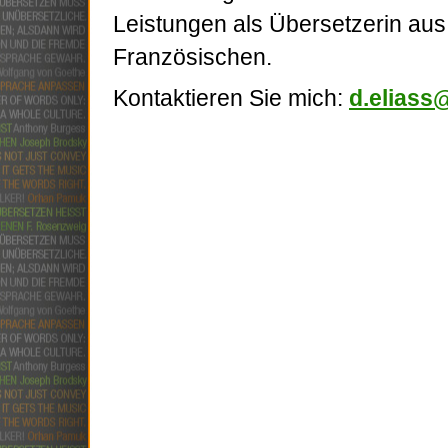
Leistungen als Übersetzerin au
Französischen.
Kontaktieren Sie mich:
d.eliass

***

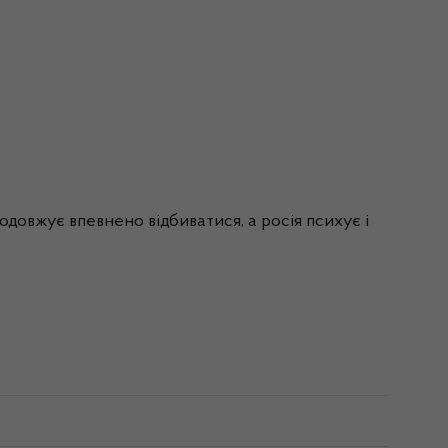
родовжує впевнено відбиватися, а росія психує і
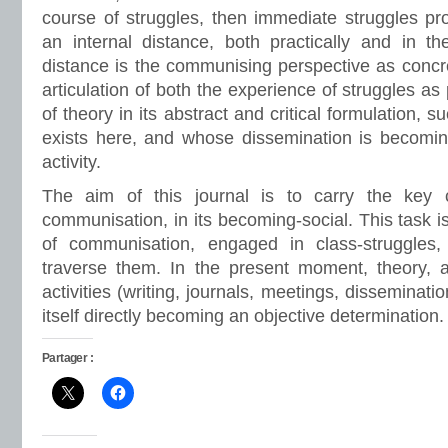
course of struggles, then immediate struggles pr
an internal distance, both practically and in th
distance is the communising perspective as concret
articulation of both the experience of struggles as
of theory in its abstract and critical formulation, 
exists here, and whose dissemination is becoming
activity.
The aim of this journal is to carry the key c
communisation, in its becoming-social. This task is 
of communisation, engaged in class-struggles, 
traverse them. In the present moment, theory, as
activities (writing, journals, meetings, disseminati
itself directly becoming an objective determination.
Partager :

***

▶ **What you will do**
Copy out the lines of the data above from the one containing "course of struggles, then" through the one containing "itself directly becoming", keeping every character as it appears.

▶ **Result of this exercise**
course of struggles, then immediate struggles pr
an internal distance, both practically and in th
distance is the communising perspective as concret
articulation of both the experience of struggles as
of theory in its abstract and critical formulation, 
exists here, and whose dissemination is becoming
activity.
The aim of this journal is to carry the key c
communisation, in its becoming-social. This task is 
of communisation, engaged in class-struggles, 
traverse them. In the present moment, theory, as
activities (writing, journals, meetings, disseminati
itself directly becoming an objective determination.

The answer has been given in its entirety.